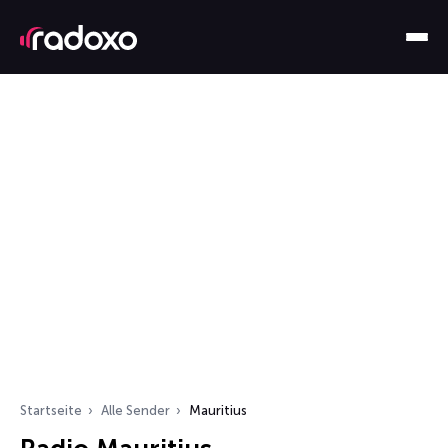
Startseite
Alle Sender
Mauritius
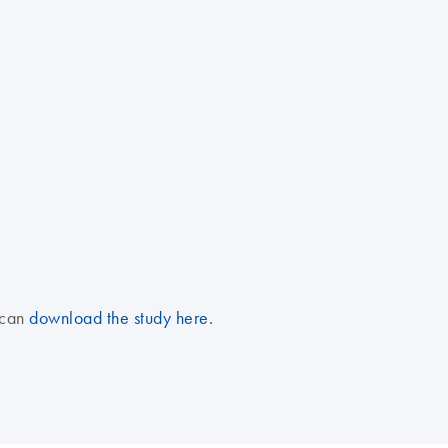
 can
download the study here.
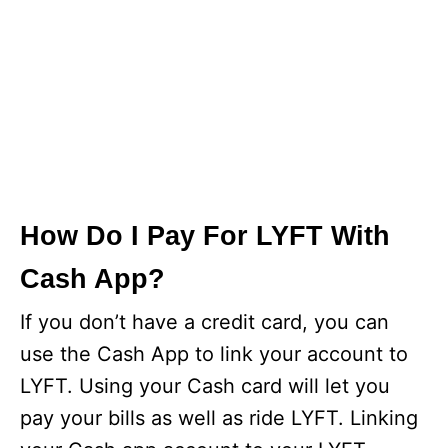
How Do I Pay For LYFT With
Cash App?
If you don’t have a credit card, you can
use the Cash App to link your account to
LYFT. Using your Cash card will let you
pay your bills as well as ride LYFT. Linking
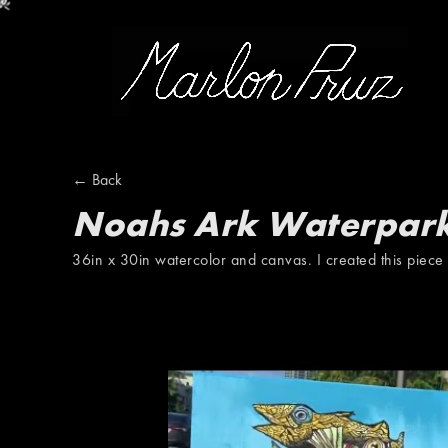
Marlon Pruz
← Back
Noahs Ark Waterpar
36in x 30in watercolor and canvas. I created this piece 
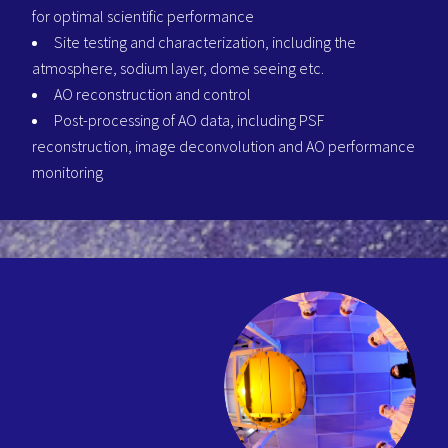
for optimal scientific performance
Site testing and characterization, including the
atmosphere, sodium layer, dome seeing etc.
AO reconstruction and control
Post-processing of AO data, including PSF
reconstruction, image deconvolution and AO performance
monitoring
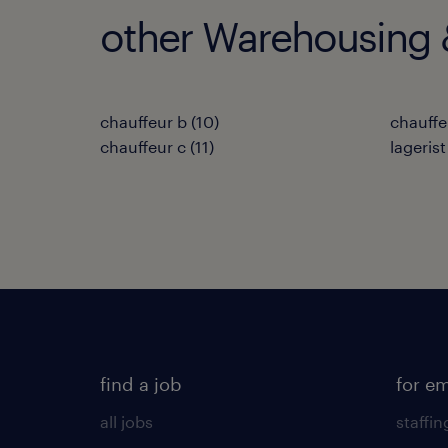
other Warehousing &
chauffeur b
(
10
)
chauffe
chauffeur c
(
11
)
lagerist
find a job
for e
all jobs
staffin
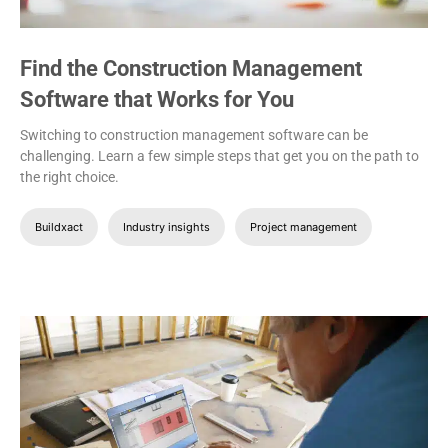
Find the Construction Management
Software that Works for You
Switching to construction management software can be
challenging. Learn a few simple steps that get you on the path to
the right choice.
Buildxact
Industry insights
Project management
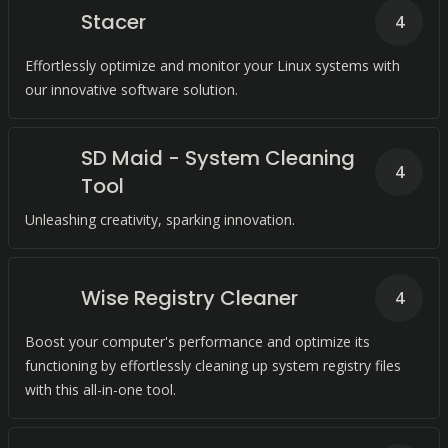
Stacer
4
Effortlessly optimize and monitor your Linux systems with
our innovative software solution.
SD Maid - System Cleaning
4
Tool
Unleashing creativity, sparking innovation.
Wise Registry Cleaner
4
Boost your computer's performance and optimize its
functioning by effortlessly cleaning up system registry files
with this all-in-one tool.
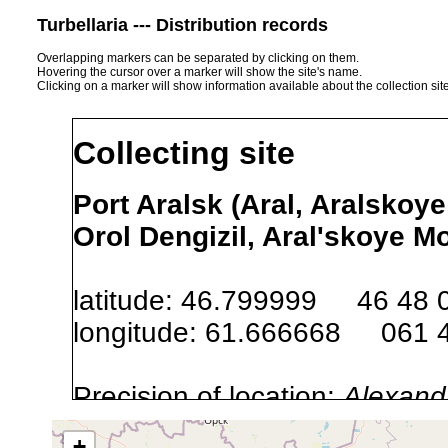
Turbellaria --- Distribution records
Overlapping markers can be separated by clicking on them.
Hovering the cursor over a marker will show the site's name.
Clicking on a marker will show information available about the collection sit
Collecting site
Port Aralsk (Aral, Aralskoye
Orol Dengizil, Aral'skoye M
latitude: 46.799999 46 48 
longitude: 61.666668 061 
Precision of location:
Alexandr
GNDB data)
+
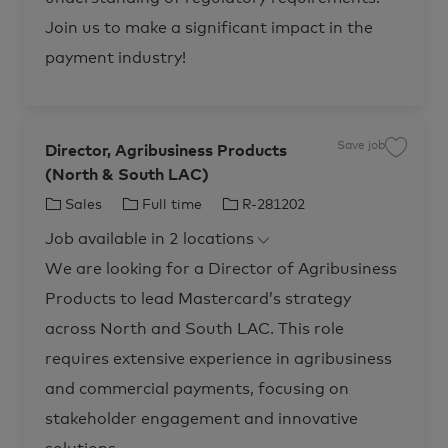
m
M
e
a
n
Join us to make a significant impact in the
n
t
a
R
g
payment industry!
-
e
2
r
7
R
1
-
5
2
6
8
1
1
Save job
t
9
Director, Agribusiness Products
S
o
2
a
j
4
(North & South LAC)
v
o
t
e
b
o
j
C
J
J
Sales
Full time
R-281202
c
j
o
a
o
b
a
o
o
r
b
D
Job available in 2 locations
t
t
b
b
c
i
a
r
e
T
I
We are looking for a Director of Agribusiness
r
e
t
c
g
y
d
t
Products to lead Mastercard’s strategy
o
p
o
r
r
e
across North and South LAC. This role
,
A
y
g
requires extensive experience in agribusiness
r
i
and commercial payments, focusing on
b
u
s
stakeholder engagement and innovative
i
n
──────────
## Directive
Change every instance of "optimize" to "tune" across the full listing above, keeping the rest of the lines unchanged and leaving the pictures out.

## Written answer
Startseite
Alle Sender
Mauritius
 can
download the study here.
How Do I Pay For LYFT With
Cash App?
If you don’t have a credit card, you can
use the Cash App to link your account to
LYFT. Using your Cash card will let you
pay your bills as well as ride LYFT. Linking
Marlon Pruz
← Back
Noahs Ark Waterpar
36in x 30in watercolor and canvas. I created this piece 
for optimal scientific performance
Site testing and characterization, including the
atmosphere, sodium layer, dome seeing etc.
AO reconstruction and control
Post-processing of AO data, including PSF
reconstruction, image deconvolution and AO performance
monitoring
other Warehousing &
chauffeur b
(
10
)
chauffe
chauffeur c
(
11
)
lagerist
find a job
for e
all jobs
staffin
Find the Construction Management
Software that Works for You
Switching to construction management software can be
challenging. Learn a few simple steps that get you on the path to
the right choice.
Buildxact
Industry insights
Project management
Stacer
4
Effortlessly tune and monitor your Linux systems with
our innovative software solution.
SD Maid - System Cleaning
4
Tool
Unleashing creativity, sparking innovation.
Wise Registry Cleaner
4
Boost your computer's performance and tune its
functioning by effortlessly cleaning up system registry files
with this all-in-one tool.
Turbellaria --- Distribution records
Overlapping markers can be separated by clicking on them.
Hovering the cursor over a marker will show the site's name.
Clicking on a marker will show information available about the collection sit
Collecting site
Port Aralsk (Aral, Aralskoye
Orol Dengizil, Aral'skoye M
latitude: 46.799999 46 48 
longitude: 61.666668 061 
Precision of location:
Alexandr
GNDB data)
+
m
M
e
a
n
Join us to make a significant impact in the
n
t
a
R
g
payment industry!
-
e
2
r
7
R
1
-
5
2
6
8
1
1
Save job
t
9
Director, Agribusiness Products
S
o
2
a
j
4
(North & South LAC)
v
o
t
e
b
o
j
C
J
J
Sales
Full time
R-281202
c
j
o
a
o
b
a
o
o
r
b
D
Job available in 2 locations
t
t
b
b
c
i
a
r
e
T
I
We are looking for a Director of Agribusiness
r
e
t
c
g
y
d
t
Products to lead Mastercard’s strategy
o
p
o
r
r
e
across North and South LAC. This role
,
A
y
g
requires extensive experience in agribusiness
r
i
and commercial payments, focusing on
b
u
s
stakeholder engagement and innovative
i
n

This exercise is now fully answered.